Phyllosilicate mineral in the serpentine subgroup

Caryopilite (synonymous with ectropite and ektropite) is a brown-colored mineral with formula (Mn^{2+},Mg)_{3}Si_{2}O_{5}(OH)_{4}. The mineral was discovered in 1889 from a mine in Sweden. It was named for the Greek words for walnut and felt in reference to its appearance.

==Description==
Caryopilite is reddish-brown to tan in color naturally; in thin sections, it is light brown to yellow. The mineral occurs as tabular pseudohexagonal crystals, commonly as rosettes, up to 4 mm.

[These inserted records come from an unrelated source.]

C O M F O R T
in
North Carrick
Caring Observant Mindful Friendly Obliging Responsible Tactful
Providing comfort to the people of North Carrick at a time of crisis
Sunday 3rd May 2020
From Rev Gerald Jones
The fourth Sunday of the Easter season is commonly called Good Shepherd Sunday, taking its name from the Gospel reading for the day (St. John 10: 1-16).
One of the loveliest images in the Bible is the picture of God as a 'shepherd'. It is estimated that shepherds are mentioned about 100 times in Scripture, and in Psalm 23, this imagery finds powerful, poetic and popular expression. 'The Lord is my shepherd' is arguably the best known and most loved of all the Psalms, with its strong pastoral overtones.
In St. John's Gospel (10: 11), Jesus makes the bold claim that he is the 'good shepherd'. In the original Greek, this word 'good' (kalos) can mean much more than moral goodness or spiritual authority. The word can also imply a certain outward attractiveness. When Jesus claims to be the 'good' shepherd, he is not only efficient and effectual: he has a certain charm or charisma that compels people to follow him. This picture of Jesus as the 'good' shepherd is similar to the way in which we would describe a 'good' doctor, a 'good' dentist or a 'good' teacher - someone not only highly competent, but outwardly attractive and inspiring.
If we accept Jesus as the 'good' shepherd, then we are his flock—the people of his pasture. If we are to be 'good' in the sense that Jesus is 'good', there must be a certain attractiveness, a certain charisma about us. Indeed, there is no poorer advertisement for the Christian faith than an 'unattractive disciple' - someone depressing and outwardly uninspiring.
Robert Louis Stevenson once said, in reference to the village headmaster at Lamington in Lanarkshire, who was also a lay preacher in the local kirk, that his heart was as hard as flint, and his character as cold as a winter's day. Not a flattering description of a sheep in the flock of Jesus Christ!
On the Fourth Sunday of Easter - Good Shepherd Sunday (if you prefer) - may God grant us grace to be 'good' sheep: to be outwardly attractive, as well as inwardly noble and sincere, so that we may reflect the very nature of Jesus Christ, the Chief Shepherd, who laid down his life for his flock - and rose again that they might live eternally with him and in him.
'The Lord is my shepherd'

It can also be stalactitic, reniform with a concentrically radiating structure, or have massive habit.

The mineral forms as a product of metamorphism in manganese-bearing minerals. Caryopilite has been found in association with brandtite, calcite, gonyerite, jacobsite, lead, manganoan calcite, rhodonite, sarkinite, tirodite.

==Structure==
Caryopilite consists of triangular islands formed by tetrahedra rings coordinated with sheets containing octahedrally coordinated manganese. The crystal structure shows some short-range order, but linkages between islands are fully disordered. Thus, no unit cell can truly be defined.

==History==
In 1889, caryopilite was discovered from the Harstigen Mine in Filipstad, Värmland County, Sweden. Hamberg identified it as a new mineral and, on the suggestion of Professor Brögger, named it karyopilit. The name is derived from the Greek words κάρυον or "walnut", in reference to the mineral's brown color and crystal habit, and πΐλος or "felt", for its appearance under a microscope.

In 1917, Gust Flink discovered a mineral he named ectropite (also spelled ektropite) that was most closely related to caryopilite. In 1927, after a new specimen of bementite was discovered that appeared almost identical to caryopilite, it was recommended that caryopilite be invalidated as a mineral species. However, a 1964 study determined that what had been known as bementite was actually a mixture of two different minerals. Bementite and caryopilite were redefined as distinct species, and caryopilite was made equivalent to ectropite. These changes were accepted by a large majority of the IMA Commission on New Minerals and Mineral Names.

In 1980, a study suggested that caryopilite be assigned to the friedelite group rather than the serpentine group.

==Distribution==
As of 2012, caryopilite has been found in Austria, Canada, China, France, Italy, Japan, New Zealand, Norway, Romania, Russia, Slovakia, South Africa, Sweden, the UK, and the US.

==Bibliography==
- Guggenheim, Stephen (1998). "Modulated crystal structures of greenalite and caryopilite; a system with long-range, in-plane structural disorder in the tetrahedra sheet"
- Hamberg, A. (1889). "Über karyopilit, ein wasserhaltiges manganoxydulsilikat von der Grube Harstigen bei Pajsberg in Vermland"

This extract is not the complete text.